#### [PROVIDED DATA]

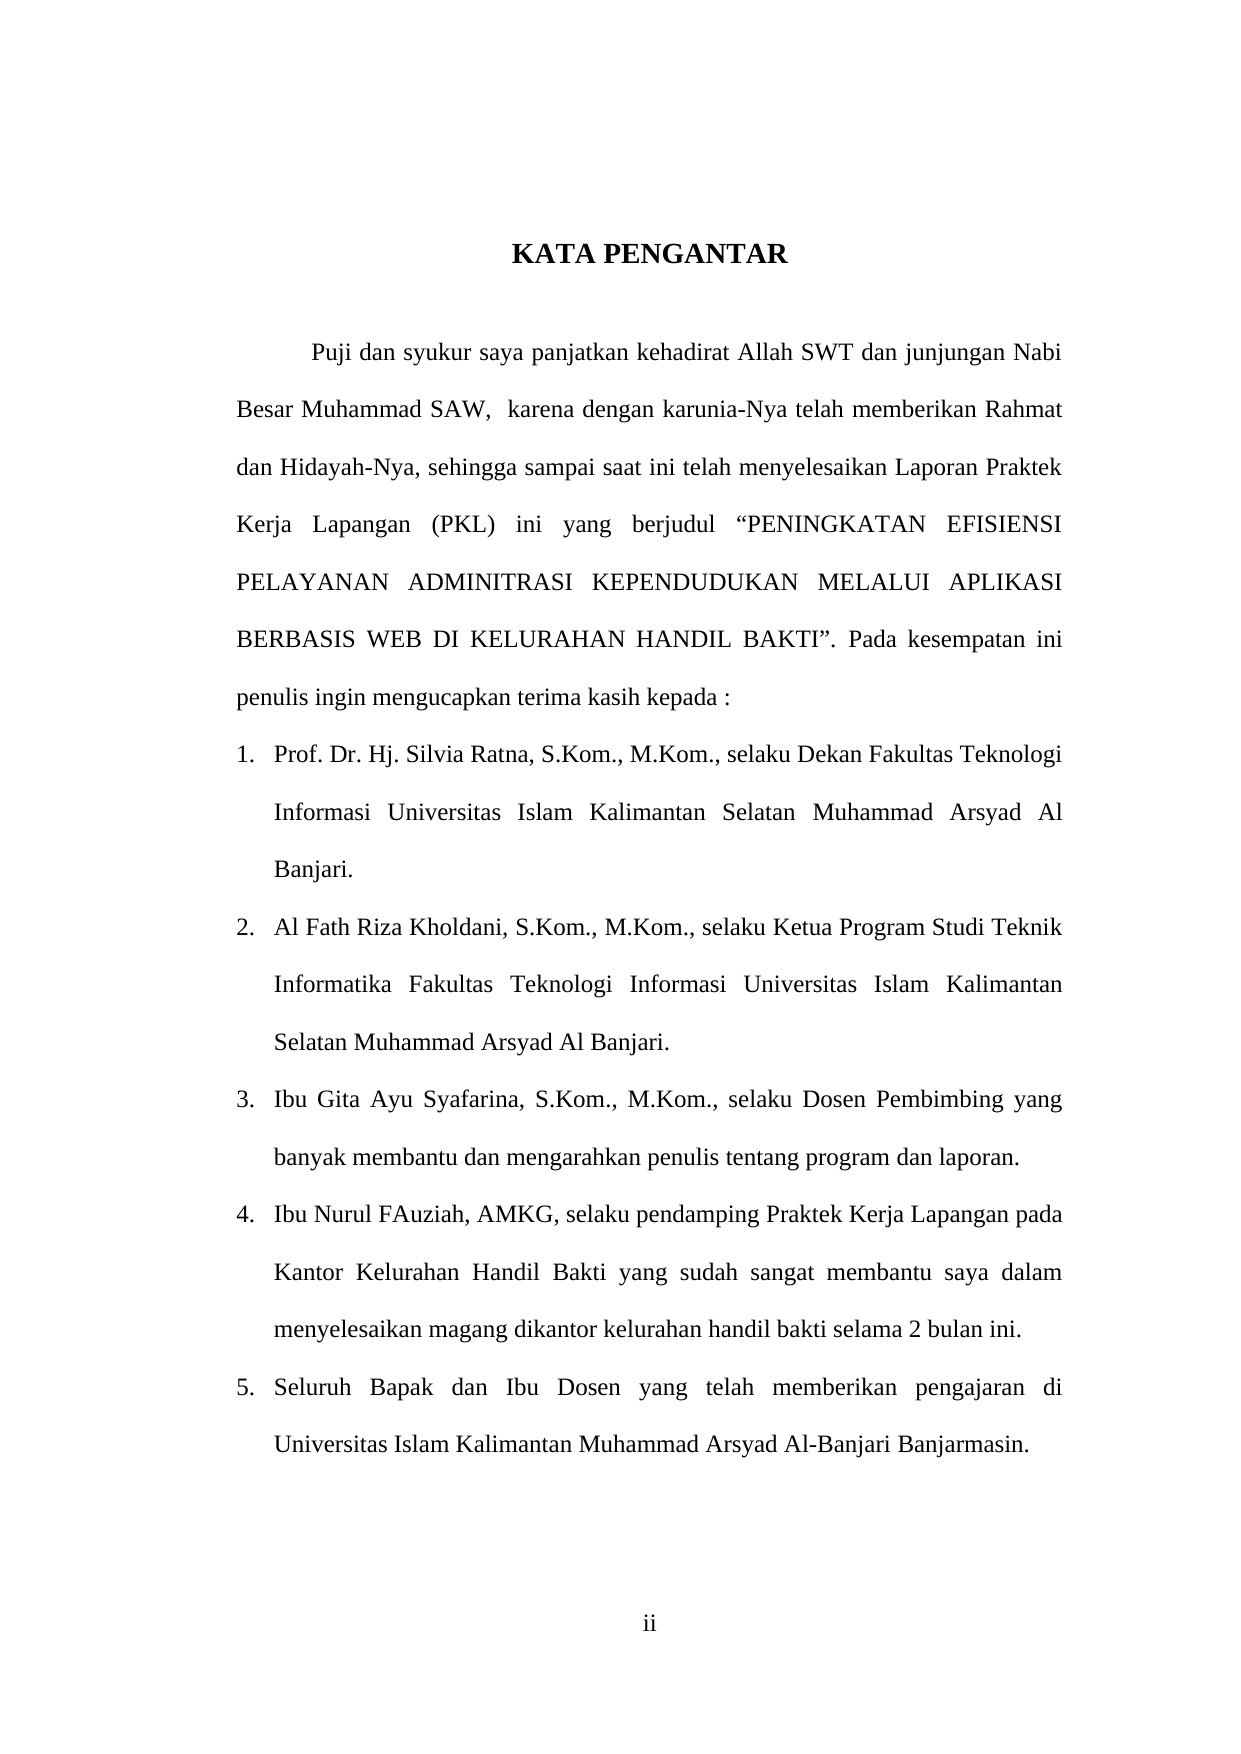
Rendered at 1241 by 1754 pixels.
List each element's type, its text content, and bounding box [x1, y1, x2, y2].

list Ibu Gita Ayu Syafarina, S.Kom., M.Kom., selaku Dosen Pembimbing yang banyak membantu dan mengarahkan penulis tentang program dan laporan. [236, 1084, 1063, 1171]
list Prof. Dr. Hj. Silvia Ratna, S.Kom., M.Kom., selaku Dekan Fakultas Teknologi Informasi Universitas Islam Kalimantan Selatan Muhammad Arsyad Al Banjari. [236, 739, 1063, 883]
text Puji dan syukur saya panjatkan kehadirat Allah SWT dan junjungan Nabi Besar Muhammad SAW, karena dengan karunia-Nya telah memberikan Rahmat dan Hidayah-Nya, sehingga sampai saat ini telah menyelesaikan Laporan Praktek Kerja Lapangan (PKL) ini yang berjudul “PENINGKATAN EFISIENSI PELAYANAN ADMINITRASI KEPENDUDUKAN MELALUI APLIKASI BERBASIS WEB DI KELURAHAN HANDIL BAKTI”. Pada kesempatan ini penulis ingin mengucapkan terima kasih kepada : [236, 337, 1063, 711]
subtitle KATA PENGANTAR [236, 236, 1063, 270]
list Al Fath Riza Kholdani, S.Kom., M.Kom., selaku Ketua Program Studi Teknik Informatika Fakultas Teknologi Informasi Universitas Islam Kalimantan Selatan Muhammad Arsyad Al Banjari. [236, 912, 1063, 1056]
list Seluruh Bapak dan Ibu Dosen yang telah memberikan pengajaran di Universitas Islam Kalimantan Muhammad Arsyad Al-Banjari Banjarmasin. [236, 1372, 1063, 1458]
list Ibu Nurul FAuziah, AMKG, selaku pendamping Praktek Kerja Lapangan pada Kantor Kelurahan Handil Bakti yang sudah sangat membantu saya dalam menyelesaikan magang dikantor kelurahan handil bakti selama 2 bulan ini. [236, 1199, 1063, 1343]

#### [TASK GOAL]
Omitting all pictures, give the preceding listing again exactly.

#### [ANSWER FOR THE TASK]
Rendered at 1241 by 1754 pixels.
List each element's type, its text content, and bounding box [x1, y1, x2, y2].

list Ibu Gita Ayu Syafarina, S.Kom., M.Kom., selaku Dosen Pembimbing yang banyak membantu dan mengarahkan penulis tentang program dan laporan. [236, 1084, 1063, 1171]
list Prof. Dr. Hj. Silvia Ratna, S.Kom., M.Kom., selaku Dekan Fakultas Teknologi Informasi Universitas Islam Kalimantan Selatan Muhammad Arsyad Al Banjari. [236, 739, 1063, 883]
text Puji dan syukur saya panjatkan kehadirat Allah SWT dan junjungan Nabi Besar Muhammad SAW, karena dengan karunia-Nya telah memberikan Rahmat dan Hidayah-Nya, sehingga sampai saat ini telah menyelesaikan Laporan Praktek Kerja Lapangan (PKL) ini yang berjudul “PENINGKATAN EFISIENSI PELAYANAN ADMINITRASI KEPENDUDUKAN MELALUI APLIKASI BERBASIS WEB DI KELURAHAN HANDIL BAKTI”. Pada kesempatan ini penulis ingin mengucapkan terima kasih kepada : [236, 337, 1063, 711]
subtitle KATA PENGANTAR [236, 236, 1063, 270]
list Al Fath Riza Kholdani, S.Kom., M.Kom., selaku Ketua Program Studi Teknik Informatika Fakultas Teknologi Informasi Universitas Islam Kalimantan Selatan Muhammad Arsyad Al Banjari. [236, 912, 1063, 1056]
list Seluruh Bapak dan Ibu Dosen yang telah memberikan pengajaran di Universitas Islam Kalimantan Muhammad Arsyad Al-Banjari Banjarmasin. [236, 1372, 1063, 1458]
list Ibu Nurul FAuziah, AMKG, selaku pendamping Praktek Kerja Lapangan pada Kantor Kelurahan Handil Bakti yang sudah sangat membantu saya dalam menyelesaikan magang dikantor kelurahan handil bakti selama 2 bulan ini. [236, 1199, 1063, 1343]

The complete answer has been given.